Seven killed in Iraq ambush

Attack won't affect Spanish presence, leader says

? Assailants ambushed a team of Spanish intelligence officers Saturday, killing seven agents in a bloody new attack on U.S. allies in Iraq. Two Japanese diplomats were shot to death in a separate attack.

The two attacks came a little more than two weeks after 19 Italians were killed in a suicide bombing appeared aimed at undercutting the cohesion of the U.S.-led coalition, which includes more than 30 countries. The insurgents are also focusing on separating U.S. forces from Iraqi allies by attacking police and local officials.

The Spaniards were attacked as their two civilian four-wheel-drive vehicles traveled south from Baghdad to the city of Hillah, according to Capt. Ivan Morgan, a spokesman for a multinational division in southern Iraq.

One Spanish agent escaped the assault in Mahmudiyah, 18 miles south of Baghdad. Journalists arrived on the scene and said a small crowd chanted praise for ousted president Saddam Hussein and some kicked the bodies.

Television footage of the aftermath showed several bodies along a highway as cars, their headlights on, drove by at dusk. People milled around, and a youth — apparently aware he was being filmed — kicked his foot in the air over a body. An older youth rested his foot on a corpse, an arm raised in triumph.

“We sacrifice our souls and blood for you, oh Saddam,” some in the group chanted in Arabic, witnesses said.

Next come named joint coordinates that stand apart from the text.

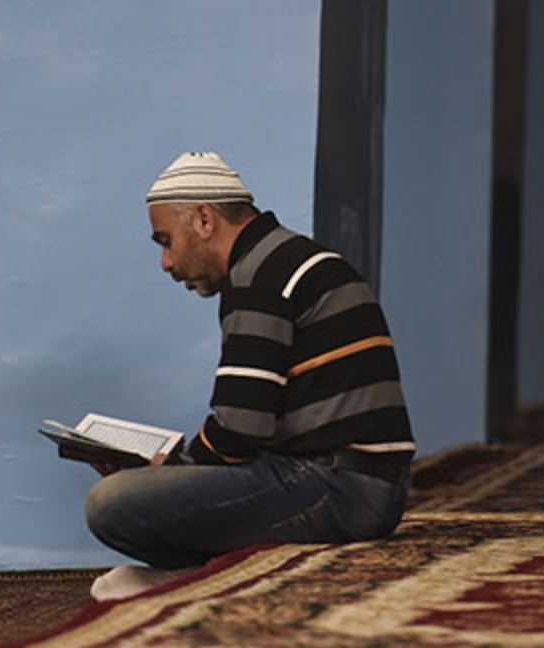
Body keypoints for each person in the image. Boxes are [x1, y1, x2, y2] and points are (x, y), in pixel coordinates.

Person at [84, 151, 414, 601]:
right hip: (367, 483)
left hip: (340, 490)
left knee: (111, 503)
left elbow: (242, 428)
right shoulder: (292, 257)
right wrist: (173, 470)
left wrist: (170, 469)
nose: (165, 262)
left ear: (203, 219)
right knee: (148, 488)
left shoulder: (260, 275)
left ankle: (190, 578)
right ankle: (209, 573)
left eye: (166, 241)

Rajiv Chandrasekaran, a reporter for The Washington Post, spoke with several witnesses in the crowd. Based on what they said, he described it as a “sophisticated, coordinated attack.”

One or two cars with Saddam loyalists were following the Spanish team, the witnesses told him. Near the site, they opened fire on the SUVs, forcing the lead vehicle off the road. “A second band of attackers laying in wait opened fire with rocket-propelled grenades and Kalashnikovs,” he said.

Iraqis celebrate over the bodies of slain Spanish intelligence officers on a street south of Baghdad. At least six people where killed and one injured in the attack Saturday on the Spanish military intelligence team in Iraq, a Spanish official said.

The first car caught on fire, and a 20-minute gun battle ensued, he said, based on the witness accounts.

Chandrasekaran said a crowd of about 100 people gathered, and added he saw people kicking the bodies. “It was hostility mixed with jubilation.”

Spokesmen for Spanish Prime Minister Jose Maria Aznar said the attack wouldn’t cause Spain to end its presence in Iraq. The killings of the Spanish agents came more than two weeks after assailants targeted another staunch U.S. ally, Italy, with a devastating car bomb outside the Italian barracks in Nasiriyah that killed 19 Italians and 14 others.

He said he would fly to Iraq to repatriate the bodies, which were evacuated from the scene by helicopters of Spain’s Plus Ultra Brigade.

President Bush called Aznar “to express his sympathies on behalf of the American people,” said White House spokesman Allen Abney.